Abrundung der Visionen: Die Reaktivierung der alten badischen Hauptbahn durch den Kleinen Odenwald nach Mosbach. So ließe sich die schlechte Nachfrage der in Aglasterhausen endenden S-Bahn-Linie 51 steigern. 

 


Denkanstöße

Ein Kommentar von Peter Boxheimer

 Foto: Mario Berger

„Wer Visionen hat, soll zum Arzt gehen“, hat Helmut Schmidt als Bundeskanzler einst gelästert. Wenn es um den Öffentlichen Personennahverkehr geht, muss man sich dieser Meinung nicht unbedingt anschließen. Wo wäre eine boomende Region Heilbronn-Franken heute, wenn es keinen Ideengeber wie den Karlsruher Stadtbahnvater Dieter Ludwig gegeben hätte? Alle zwei Stunden mal ein alter Silberling, Wochenendruhe, kaum Frequenz, abgesehen vom Schülerverkehr: So sah es auf vielen Schienenstrecken im Kraichgau und in Hohenlohe aus.
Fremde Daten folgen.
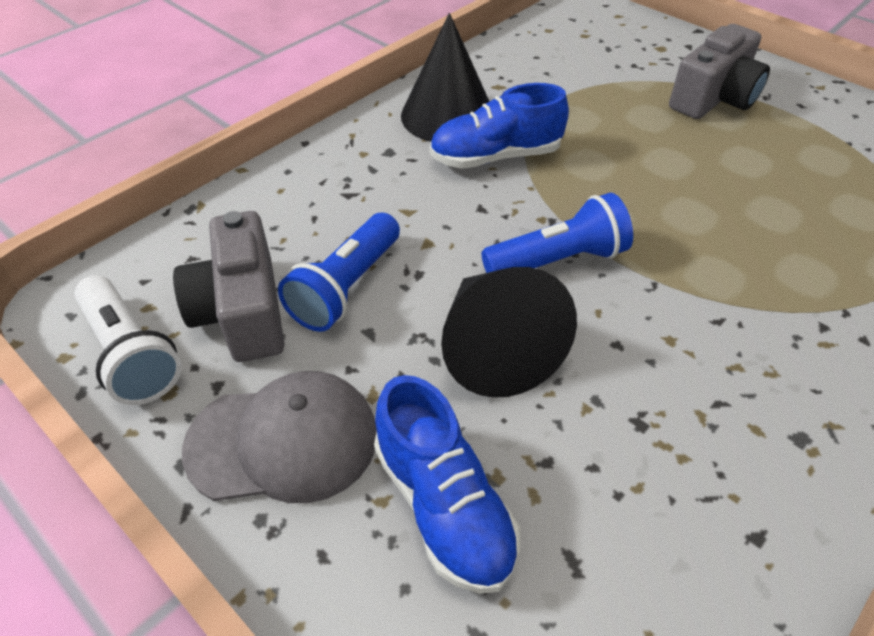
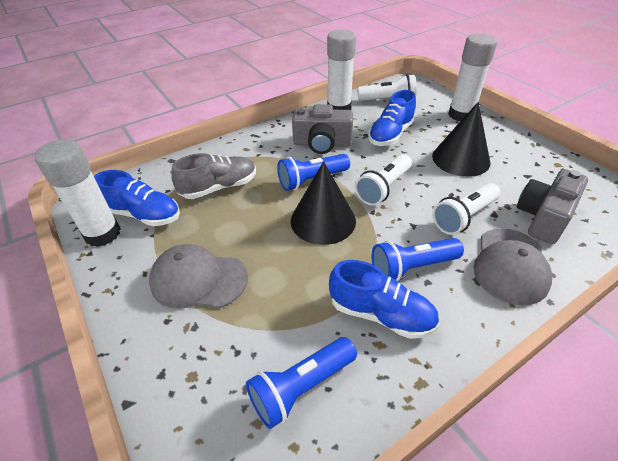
blue flashlight: 2 -> 3
blue shoe: 2 -> 3
grey cap: 1 -> 2
grey shoe: 0 -> 1
white flashlight: 1 -> 3
white glue stick: 0 -> 3

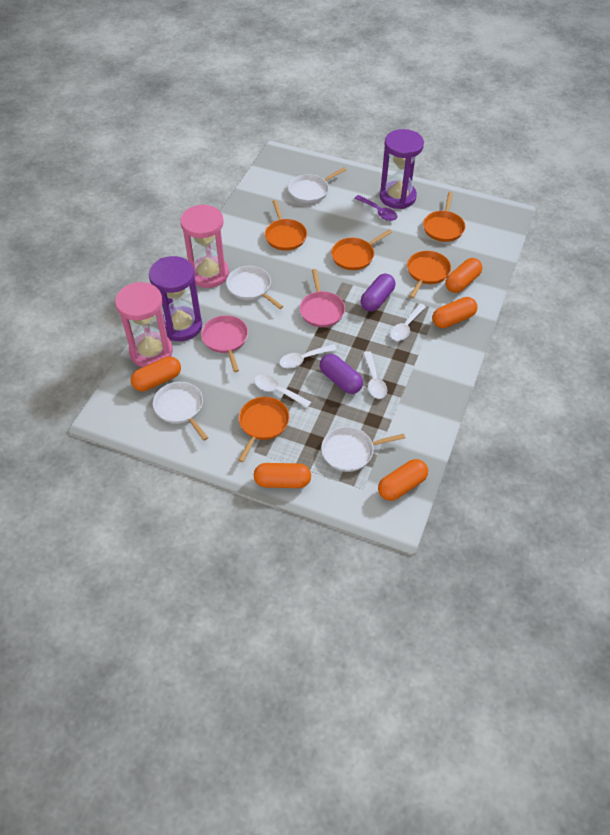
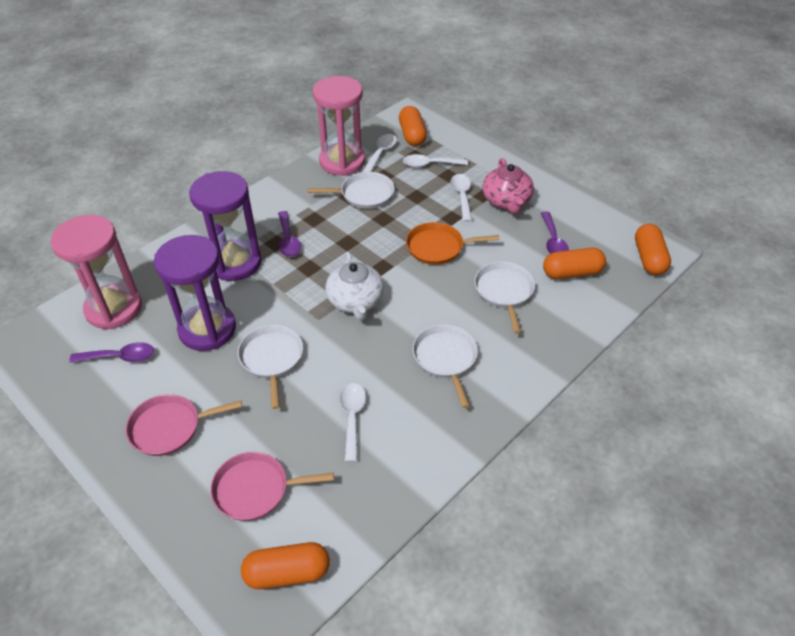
orange capsule: 5 -> 4
orange pan: 5 -> 1
pink teapot: 0 -> 1
purple capsule: 2 -> 0
purple spoon: 1 -> 3
white teapot: 0 -> 1

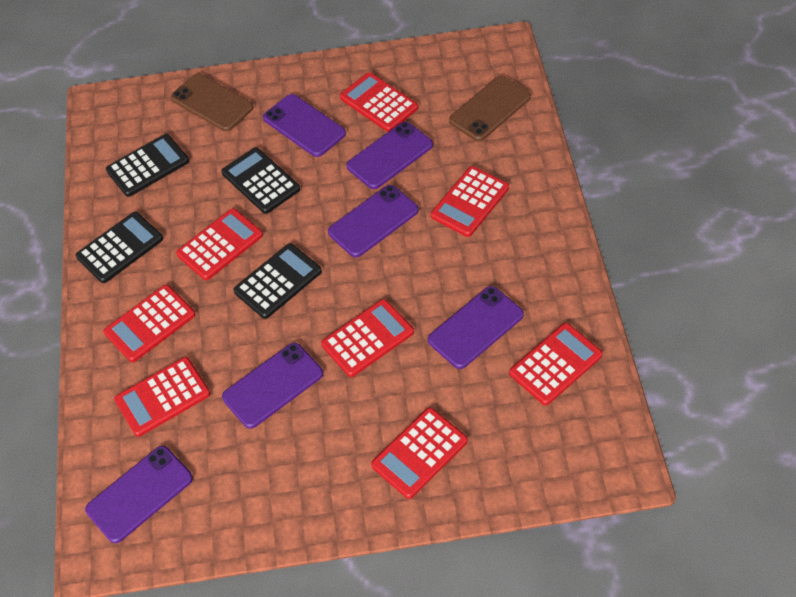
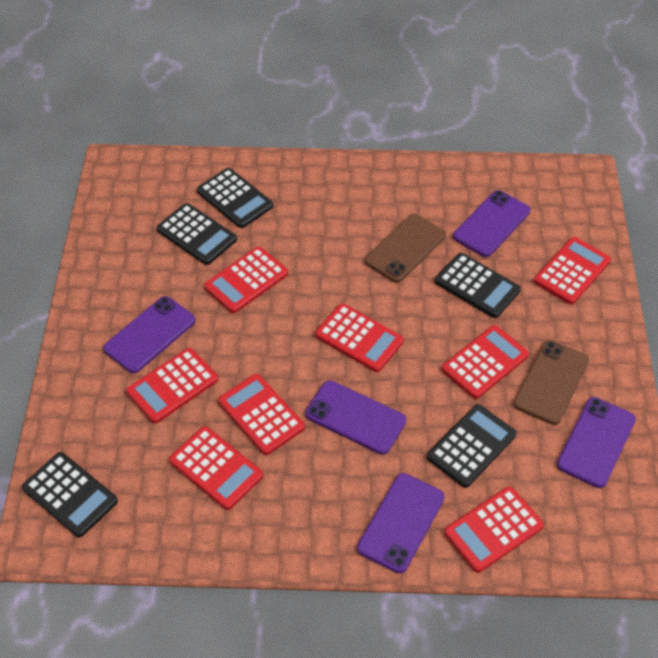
black calculator: 4 -> 5
purple phone: 6 -> 5

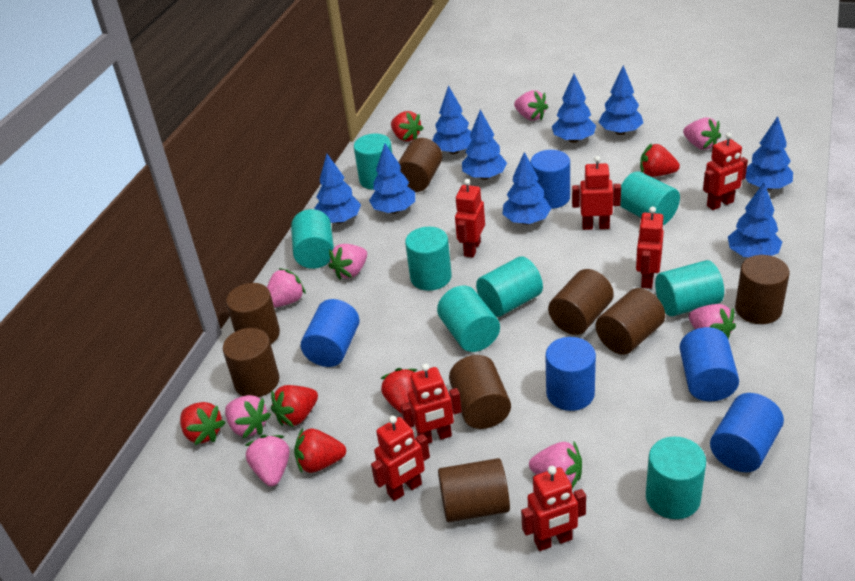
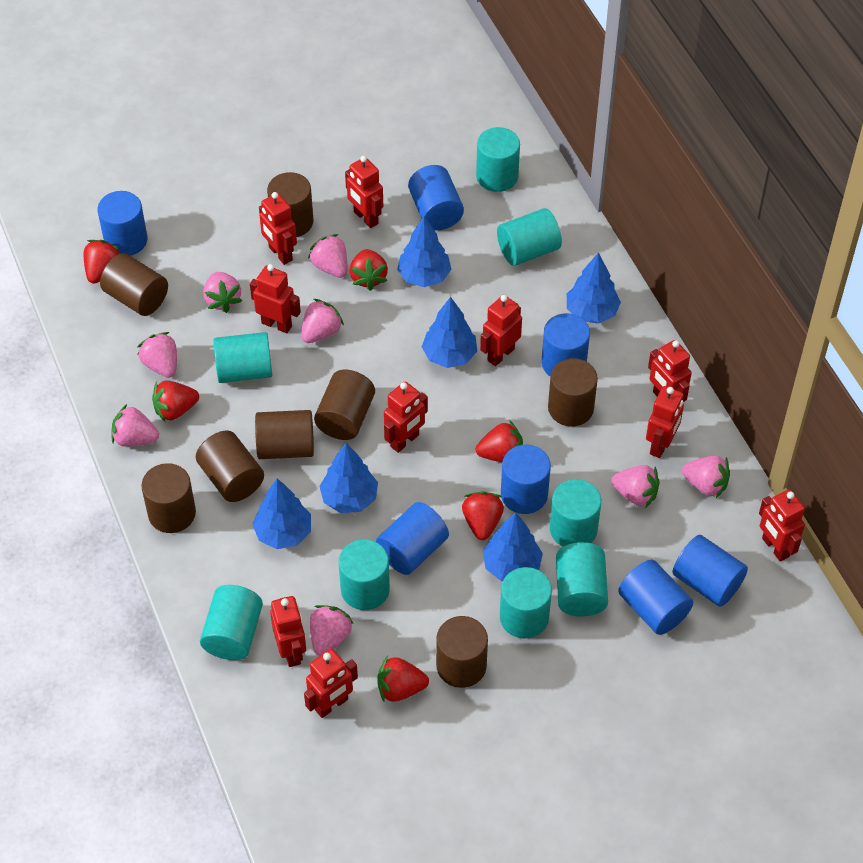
blue cylinder: 5 -> 7
blue tree: 9 -> 6
red robot: 7 -> 10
Die Zeiten haben sich geändert, weil Kommunalpolitiker mit Vision mutige Entscheidungen getroffen und viel Geld in die Hand genommen haben. Das System Stadtbahn ist angekommen und mittlerweile etabliert. Dass es noch Schwächen hat und etlicher Verbesserungsbedarf besteht, wird kaum jemand bestreiten. Dennoch ist die Schiene mittlerweile wieder ein von Tausenden täglich genutzter Verkehrsweg.

Wenn der scheidende Nahverkehrsplaner Gerhard Schnaitmann Perspektiven für die Bahn aufzeigt, tut er gut daran. Die finanziellen Rahmenbedingungen sind besser geworden, endlich fließt mehr Geld in den Südwesten. Das Zabergäu aus dem Verkehrsschatten zu holen, ist überfällig. Auch im Kraichgau, der als Pilotregion das neue Verkehrszeitalter eingeläutet hat, kann sich noch etwas tun. Denkanstöße, die ein Planer zum Abschied hinterlässt, sind nie verkehrt.